12th September 2017
We were speaking at an entrepreneurial event last week. To illustrate a point, one of the speakers who took to the stag quoted Harvard marketing professor Theodore Levitt’s famous line: “People don’t want a quarter-inch drill. They want a quarter-inch hole.”
At it’s most basic level, the drill analogy works brilliantly. It is a powerful metaphor, which acts as a telling reminder to financial services marketers that customers buy benefits not features (and that we’re selling the ‘sizzle not the steak’).
But then it dawned on us, however clear or clever the line was, it simply didn’t go far enough.

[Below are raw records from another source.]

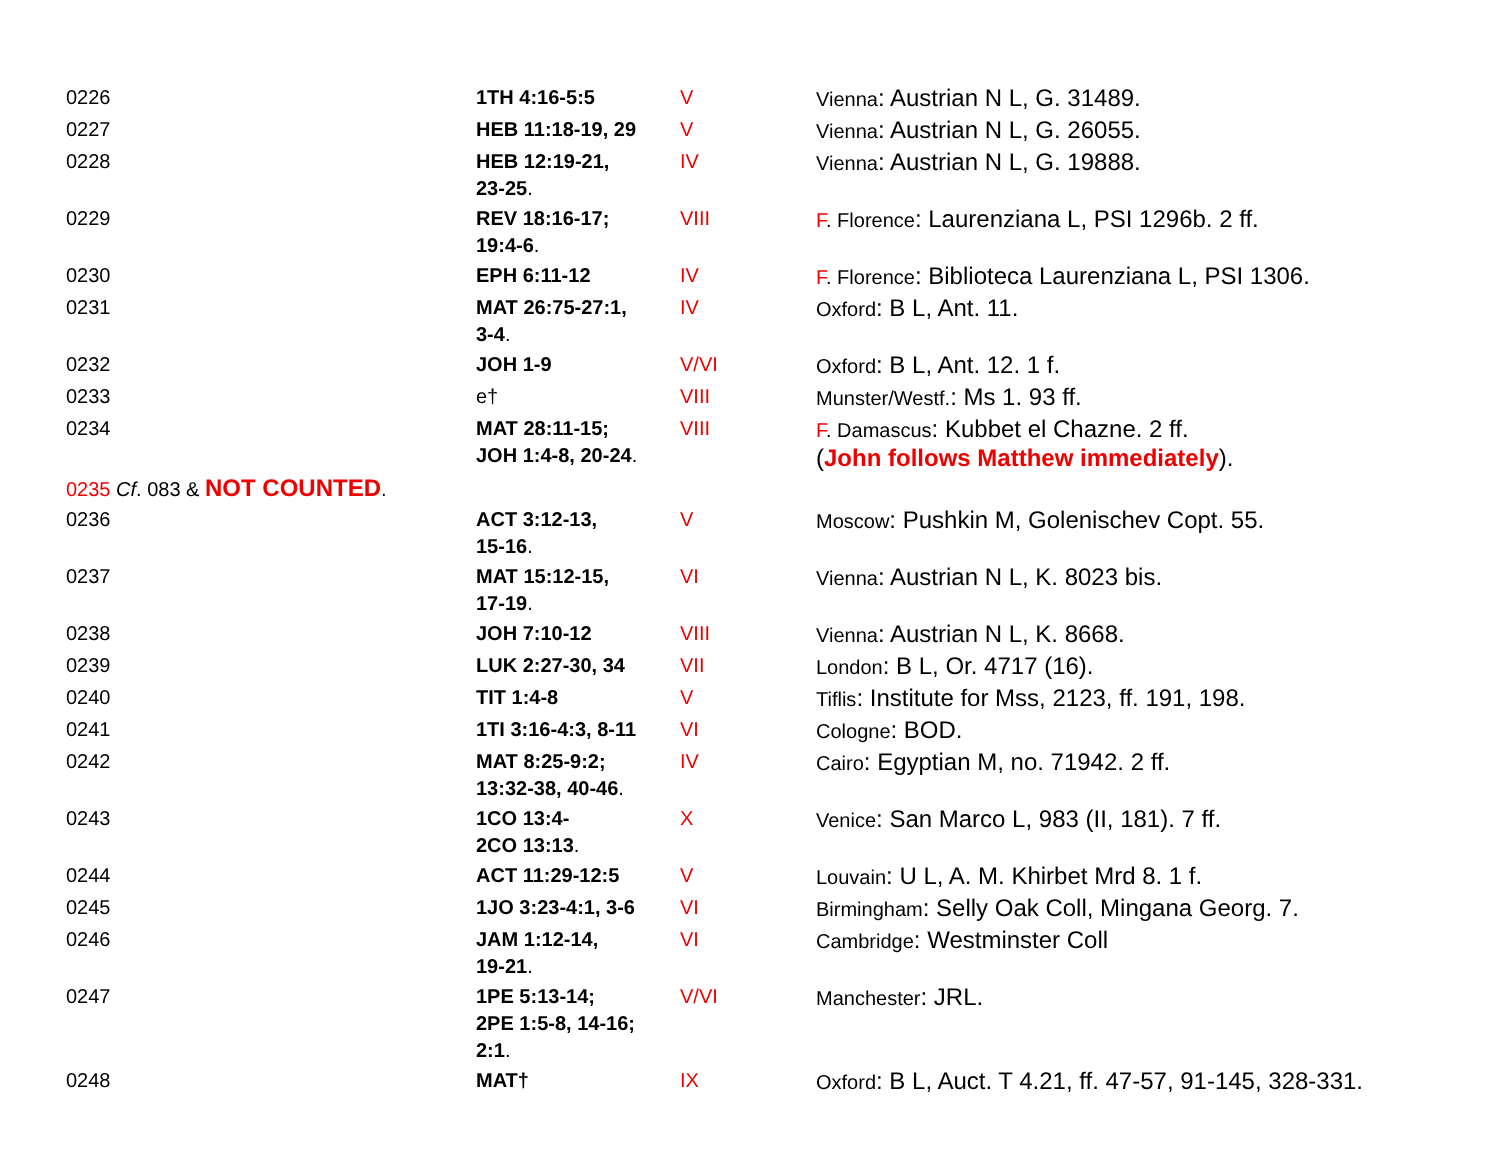| 0226 | 1TH 4:16-5:5 | V | Vienna : Austrian N L, G. 31489. |
| 0227 | HEB 11:18-19, 29 | V | Vienna : Austrian N L, G. 26055. |
| 0228 | HEB 12:19-21, 23-25 . | IV | Vienna : Austrian N L, G. 19888. |
| 0229 | REV 18:16-17; 19:4-6 . | VIII | F . Florence : Laurenziana L, PSI 1296b. 2 ff. |
| 0230 | EPH 6:11-12 | IV | F . Florence : Biblioteca Laurenziana L, PSI 1306. |
| 0231 | MAT 26:75-27:1, 3-4 . | IV | Oxford : B L, Ant. 11. |
| 0232 | JOH 1-9 | V/VI | Oxford : B L, Ant. 12. 1 f. |
| 0233 | e† | VIII | Munster/Westf. : Ms 1. 93 ff. |
| 0234 | MAT 28:11-15; JOH 1:4-8, 20-24 . | VIII | F . Damascus : Kubbet el Chazne. 2 ff. ( John follows Matthew immediately ). |
| 0235 Cf . 083 & NOT COUNTED . | | | |
| 0236 | ACT 3:12-13, 15-16 . | V | Moscow : Pushkin M, Golenischev Copt. 55. |
| 0237 | MAT 15:12-15, 17-19 . | VI | Vienna : Austrian N L, K. 8023 bis. |
| 0238 | JOH 7:10-12 | VIII | Vienna : Austrian N L, K. 8668. |
| 0239 | LUK 2:27-30, 34 | VII | London : B L, Or. 4717 (16). |
| 0240 | TIT 1:4-8 | V | Tiflis : Institute for Mss, 2123, ff. 191, 198. |
| 0241 | 1TI 3:16-4:3, 8-11 | VI | Cologne : BOD. |
| 0242 | MAT 8:25-9:2; 13:32-38, 40-46 . | IV | Cairo : Egyptian M, no. 71942. 2 ff. |
| 0243 | 1CO 13:4- 2CO 13:13 . | X | Venice : San Marco L, 983 (II, 181). 7 ff. |
| 0244 | ACT 11:29-12:5 | V | Louvain : U L, A. M. Khirbet Mrd 8. 1 f. |
| 0245 | 1JO 3:23-4:1, 3-6 | VI | Birmingham : Selly Oak Coll, Mingana Georg. 7. |
| 0246 | JAM 1:12-14, 19-21 . | VI | Cambridge : Westminster Coll |
| 0247 | 1PE 5:13-14; 2PE 1:5-8, 14-16; 2:1 . | V/VI | Manchester : JRL. |
| 0248 | MAT† | IX | Oxford : B L, Auct. T 4.21, ff. 47-57, 91-145, 328-331. |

It didn’t make us want to leave the comfort of my own home on a brisk Winter’s day, drive out to a DIY chain in an out of town industrial estate and part with my hard earned cash.
You see, strange as it may seem, we have no particular desire to pepper our walls with quarter-inch holes.

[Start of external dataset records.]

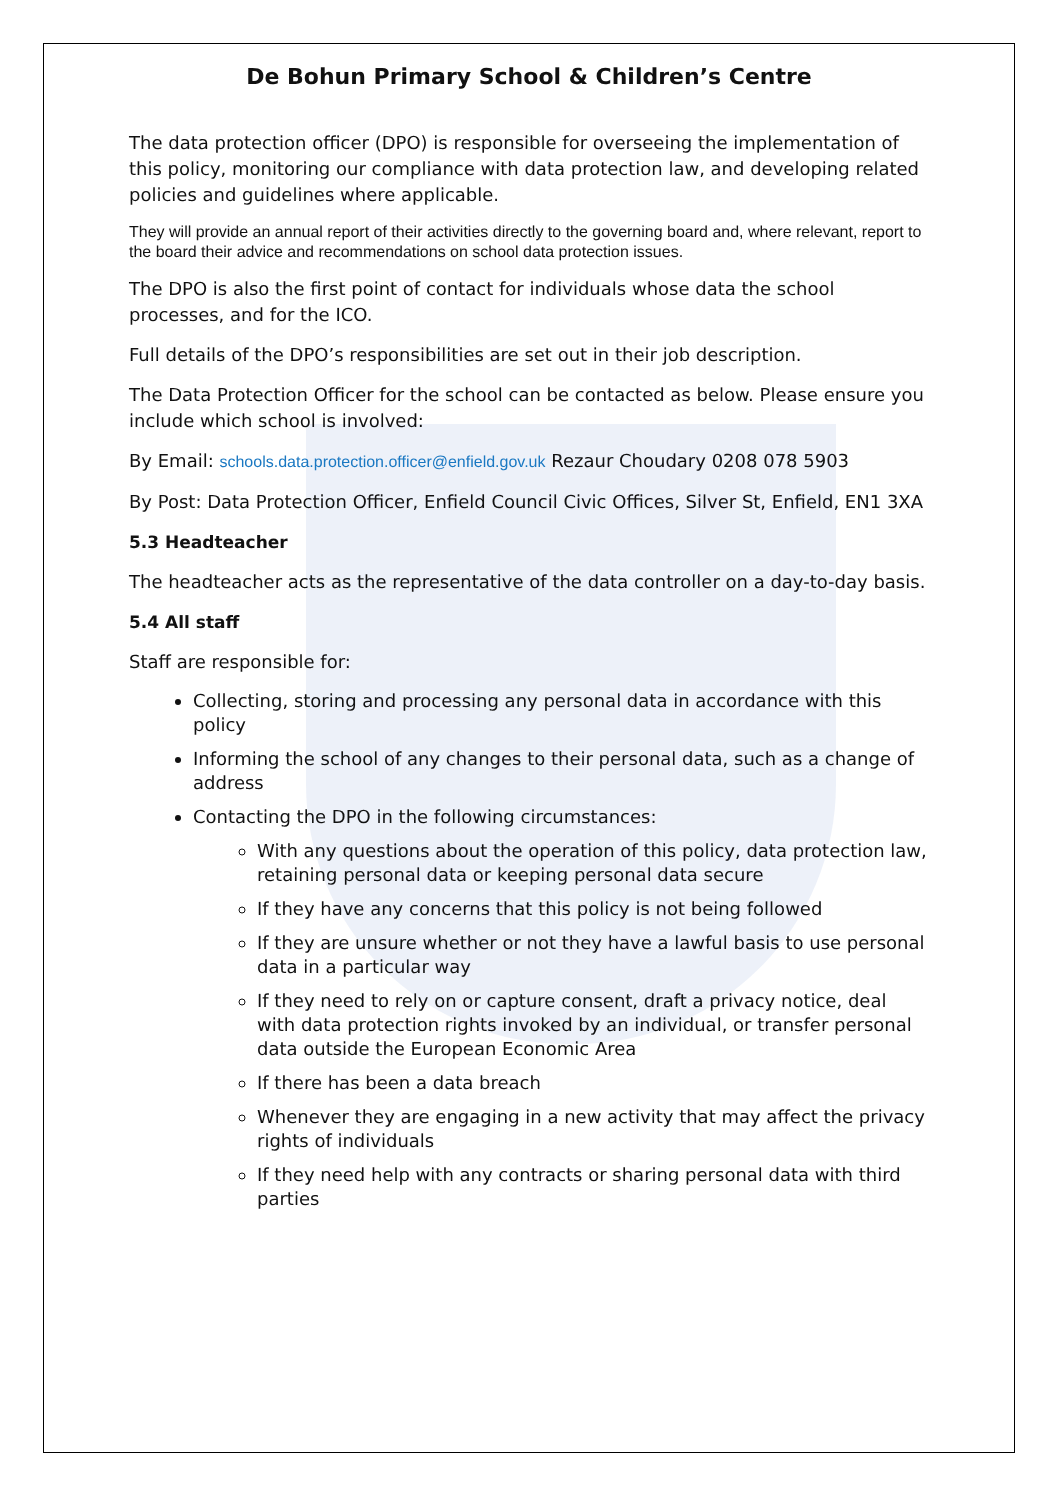De Bohun Primary School & Children’s Centre
The data protection officer (DPO) is responsible for overseeing the implementation of this policy, monitoring our compliance with data protection law, and developing related policies and guidelines where applicable.
They will provide an annual report of their activities directly to the governing board and, where relevant, report to the board their advice and recommendations on school data protection issues.
The DPO is also the first point of contact for individuals whose data the school processes, and for the ICO.
Full details of the DPO’s responsibilities are set out in their job description.
The Data Protection Officer for the school can be contacted as below. Please ensure you include which school is involved:
By Email: schools.data.protection.officer@enfield.gov.uk Rezaur Choudary 0208 078 5903
By Post: Data Protection Officer, Enfield Council Civic Offices, Silver St, Enfield, EN1 3XA
5.3 Headteacher
The headteacher acts as the representative of the data controller on a day-to-day basis.
5.4 All staff
Staff are responsible for:
Collecting, storing and processing any personal data in accordance with this policy
Informing the school of any changes to their personal data, such as a change of address
Contacting the DPO in the following circumstances:
With any questions about the operation of this policy, data protection law, retaining personal data or keeping personal data secure
If they have any concerns that this policy is not being followed
If they are unsure whether or not they have a lawful basis to use personal data in a particular way
If they need to rely on or capture consent, draft a privacy notice, deal with data protection rights invoked by an individual, or transfer personal data outside the European Economic Area
If there has been a data breach
Whenever they are engaging in a new activity that may affect the privacy rights of individuals
If they need help with any contracts or sharing personal data with third parties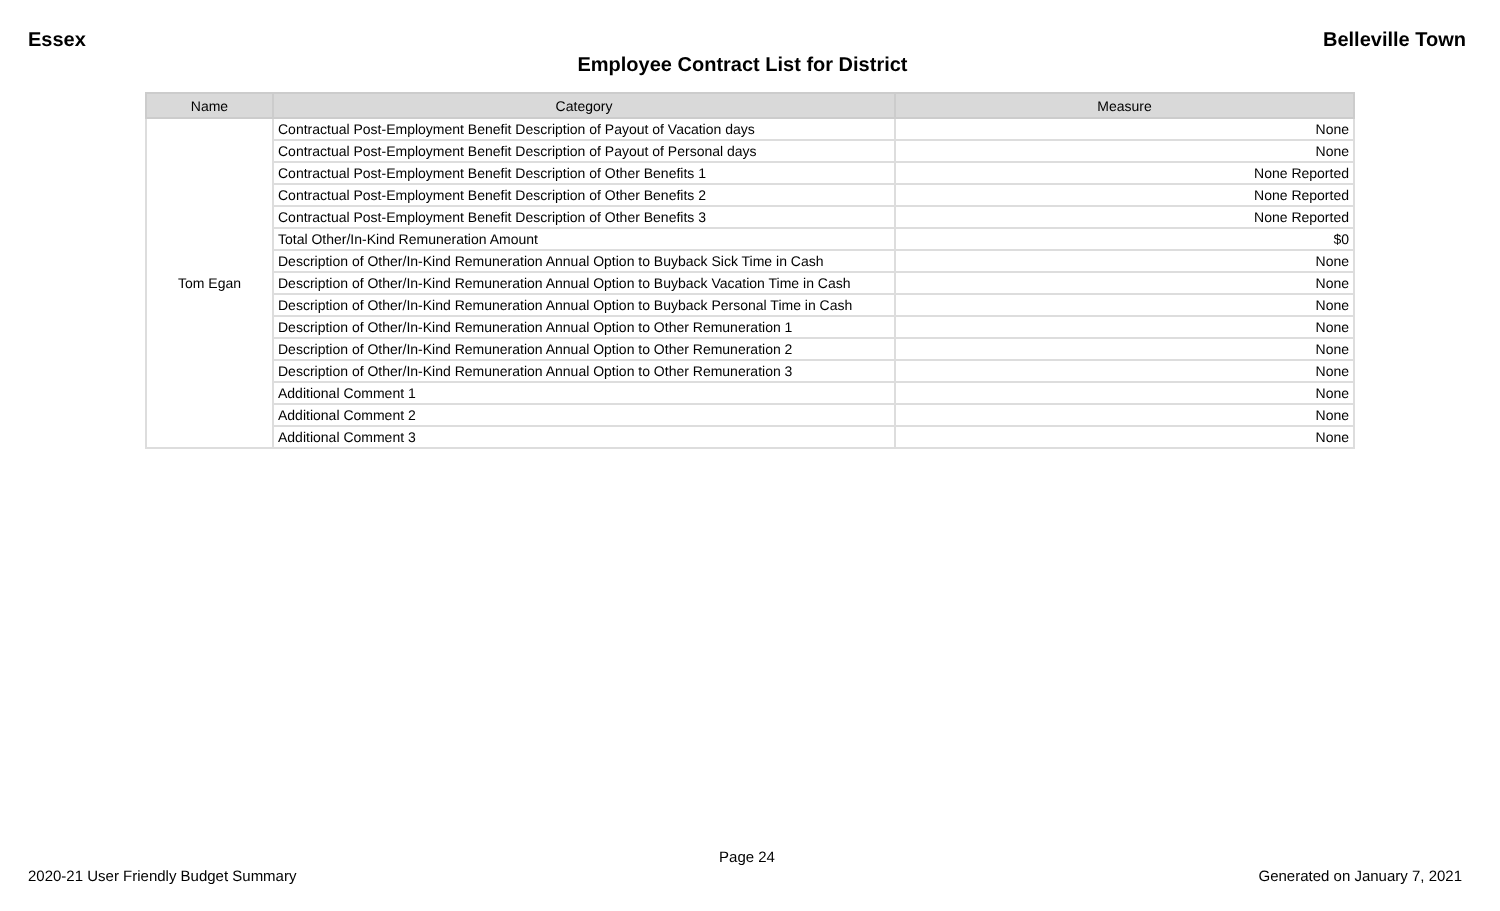Essex Belleville Town
Employee Contract List for District
| Name | Category | Measure |
| --- | --- | --- |
| Tom Egan | Contractual Post-Employment Benefit Description of Payout of Vacation days | None |
| | Contractual Post-Employment Benefit Description of Payout of Personal days | None |
| | Contractual Post-Employment Benefit Description of Other Benefits 1 | None Reported |
| | Contractual Post-Employment Benefit Description of Other Benefits 2 | None Reported |
| | Contractual Post-Employment Benefit Description of Other Benefits 3 | None Reported |
| | Total Other/In-Kind Remuneration Amount | $0 |
| | Description of Other/In-Kind Remuneration Annual Option to Buyback Sick Time in Cash | None |
| | Description of Other/In-Kind Remuneration Annual Option to Buyback Vacation Time in Cash | None |
| | Description of Other/In-Kind Remuneration Annual Option to Buyback Personal Time in Cash | None |
| | Description of Other/In-Kind Remuneration Annual Option to Other Remuneration 1 | None |
| | Description of Other/In-Kind Remuneration Annual Option to Other Remuneration 2 | None |
| | Description of Other/In-Kind Remuneration Annual Option to Other Remuneration 3 | None |
| | Additional Comment 1 | None |
| | Additional Comment 2 | None |
| | Additional Comment 3 | None |
Page 24
2020-21 User Friendly Budget Summary Generated on January 7, 2021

That is not and will never be a desired outcome or end-game. Consequently, the marketing payoff doesn’t cut it, since it isn’t aligned to my particular needs. Critically, as a proposition, it simply does not go far enough.
I want to put some curtains up so that I can have some privacy. I want to put up a shelf so that my room will be less cluttered and better organised – so I can find things more easily when I need to.
Focusing on final outcomes and desires, rather than immediate or intermediate process steps will take us a whole lot closer to the world of the customer. Start with the end in mind. That’s the drill.